# Instructions for the task:
Repeat every record below exactly as written.

(Saved entries)

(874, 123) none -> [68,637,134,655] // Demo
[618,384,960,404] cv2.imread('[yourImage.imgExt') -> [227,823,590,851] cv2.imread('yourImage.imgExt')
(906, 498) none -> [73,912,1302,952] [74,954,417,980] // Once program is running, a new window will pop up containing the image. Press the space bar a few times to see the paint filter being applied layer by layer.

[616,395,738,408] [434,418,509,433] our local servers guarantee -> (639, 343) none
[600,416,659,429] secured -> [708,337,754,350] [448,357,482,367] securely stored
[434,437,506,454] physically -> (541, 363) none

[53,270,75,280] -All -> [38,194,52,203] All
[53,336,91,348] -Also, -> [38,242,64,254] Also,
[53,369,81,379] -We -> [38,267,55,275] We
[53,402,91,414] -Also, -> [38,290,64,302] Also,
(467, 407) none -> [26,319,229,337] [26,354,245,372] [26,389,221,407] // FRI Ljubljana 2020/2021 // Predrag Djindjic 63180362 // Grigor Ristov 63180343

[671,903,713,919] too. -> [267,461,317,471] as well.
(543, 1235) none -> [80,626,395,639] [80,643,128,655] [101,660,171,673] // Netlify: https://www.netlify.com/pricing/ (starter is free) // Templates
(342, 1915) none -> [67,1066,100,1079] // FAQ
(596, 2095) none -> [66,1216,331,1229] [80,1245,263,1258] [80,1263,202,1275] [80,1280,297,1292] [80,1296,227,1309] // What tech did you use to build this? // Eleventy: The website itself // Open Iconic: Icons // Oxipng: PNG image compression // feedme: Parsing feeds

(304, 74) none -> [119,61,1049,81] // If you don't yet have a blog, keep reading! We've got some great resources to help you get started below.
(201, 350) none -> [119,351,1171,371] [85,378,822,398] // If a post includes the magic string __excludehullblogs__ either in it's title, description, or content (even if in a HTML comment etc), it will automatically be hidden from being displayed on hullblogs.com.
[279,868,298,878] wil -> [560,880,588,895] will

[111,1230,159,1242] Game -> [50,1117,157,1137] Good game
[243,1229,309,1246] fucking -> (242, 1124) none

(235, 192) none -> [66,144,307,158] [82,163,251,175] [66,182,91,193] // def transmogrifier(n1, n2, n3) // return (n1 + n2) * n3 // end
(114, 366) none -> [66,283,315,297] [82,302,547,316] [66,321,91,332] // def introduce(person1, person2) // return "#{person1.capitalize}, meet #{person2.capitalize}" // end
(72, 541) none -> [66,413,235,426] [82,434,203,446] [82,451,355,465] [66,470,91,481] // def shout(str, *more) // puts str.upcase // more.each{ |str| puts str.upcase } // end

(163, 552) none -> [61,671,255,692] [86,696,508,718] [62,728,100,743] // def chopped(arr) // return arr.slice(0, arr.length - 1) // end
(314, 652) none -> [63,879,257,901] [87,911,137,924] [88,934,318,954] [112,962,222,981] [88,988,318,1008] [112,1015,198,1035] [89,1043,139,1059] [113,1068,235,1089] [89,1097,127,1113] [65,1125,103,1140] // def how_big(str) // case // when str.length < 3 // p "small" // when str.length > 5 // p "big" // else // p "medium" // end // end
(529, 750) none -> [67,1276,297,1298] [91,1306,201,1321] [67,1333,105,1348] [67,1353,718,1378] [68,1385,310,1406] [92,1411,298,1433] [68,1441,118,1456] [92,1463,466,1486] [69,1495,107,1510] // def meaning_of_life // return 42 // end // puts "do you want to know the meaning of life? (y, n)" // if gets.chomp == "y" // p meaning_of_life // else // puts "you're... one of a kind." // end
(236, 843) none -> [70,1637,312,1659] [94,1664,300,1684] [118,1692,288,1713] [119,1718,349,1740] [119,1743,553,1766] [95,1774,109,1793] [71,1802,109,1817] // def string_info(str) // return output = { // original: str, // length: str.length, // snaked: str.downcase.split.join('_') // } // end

# Exercise response:
(874, 123) none -> [68,637,134,655] // Demo
[618,384,960,404] cv2.imread('[yourImage.imgExt') -> [227,823,590,851] cv2.imread('yourImage.imgExt')
(906, 498) none -> [73,912,1302,952] [74,954,417,980] // Once program is running, a new window will pop up containing the image. Press the space bar a few times to see the paint filter being applied layer by layer.

[616,395,738,408] [434,418,509,433] our local servers guarantee -> (639, 343) none
[600,416,659,429] secured -> [708,337,754,350] [448,357,482,367] securely stored
[434,437,506,454] physically -> (541, 363) none

[53,270,75,280] -All -> [38,194,52,203] All
[53,336,91,348] -Also, -> [38,242,64,254] Also,
[53,369,81,379] -We -> [38,267,55,275] We
[53,402,91,414] -Also, -> [38,290,64,302] Also,
(467, 407) none -> [26,319,229,337] [26,354,245,372] [26,389,221,407] // FRI Ljubljana 2020/2021 // Predrag Djindjic 63180362 // Grigor Ristov 63180343

[671,903,713,919] too. -> [267,461,317,471] as well.
(543, 1235) none -> [80,626,395,639] [80,643,128,655] [101,660,171,673] // Netlify: https://www.netlify.com/pricing/ (starter is free) // Templates
(342, 1915) none -> [67,1066,100,1079] // FAQ
(596, 2095) none -> [66,1216,331,1229] [80,1245,263,1258] [80,1263,202,1275] [80,1280,297,1292] [80,1296,227,1309] // What tech did you use to build this? // Eleventy: The website itself // Open Iconic: Icons // Oxipng: PNG image compression // feedme: Parsing feeds

(304, 74) none -> [119,61,1049,81] // If you don't yet have a blog, keep reading! We've got some great resources to help you get started below.
(201, 350) none -> [119,351,1171,371] [85,378,822,398] // If a post includes the magic string __excludehullblogs__ either in it's title, description, or content (even if in a HTML comment etc), it will automatically be hidden from being displayed on hullblogs.com.
[279,868,298,878] wil -> [560,880,588,895] will

[111,1230,159,1242] Game -> [50,1117,157,1137] Good game
[243,1229,309,1246] fucking -> (242, 1124) none

(235, 192) none -> [66,144,307,158] [82,163,251,175] [66,182,91,193] // def transmogrifier(n1, n2, n3) // return (n1 + n2) * n3 // end
(114, 366) none -> [66,283,315,297] [82,302,547,316] [66,321,91,332] // def introduce(person1, person2) // return "#{person1.capitalize}, meet #{person2.capitalize}" // end
(72, 541) none -> [66,413,235,426] [82,434,203,446] [82,451,355,465] [66,470,91,481] // def shout(str, *more) // puts str.upcase // more.each{ |str| puts str.upcase } // end

(163, 552) none -> [61,671,255,692] [86,696,508,718] [62,728,100,743] // def chopped(arr) // return arr.slice(0, arr.length - 1) // end
(314, 652) none -> [63,879,257,901] [87,911,137,924] [88,934,318,954] [112,962,222,981] [88,988,318,1008] [112,1015,198,1035] [89,1043,139,1059] [113,1068,235,1089] [89,1097,127,1113] [65,1125,103,1140] // def how_big(str) // case // when str.length < 3 // p "small" // when str.length > 5 // p "big" // else // p "medium" // end // end
(529, 750) none -> [67,1276,297,1298] [91,1306,201,1321] [67,1333,105,1348] [67,1353,718,1378] [68,1385,310,1406] [92,1411,298,1433] [68,1441,118,1456] [92,1463,466,1486] [69,1495,107,1510] // def meaning_of_life // return 42 // end // puts "do you want to know the meaning of life? (y, n)" // if gets.chomp == "y" // p meaning_of_life // else // puts "you're... one of a kind." // end
(236, 843) none -> [70,1637,312,1659] [94,1664,300,1684] [118,1692,288,1713] [119,1718,349,1740] [119,1743,553,1766] [95,1774,109,1793] [71,1802,109,1817] // def string_info(str) // return output = { // original: str, // length: str.length, // snaked: str.downcase.split.join('_') // } // end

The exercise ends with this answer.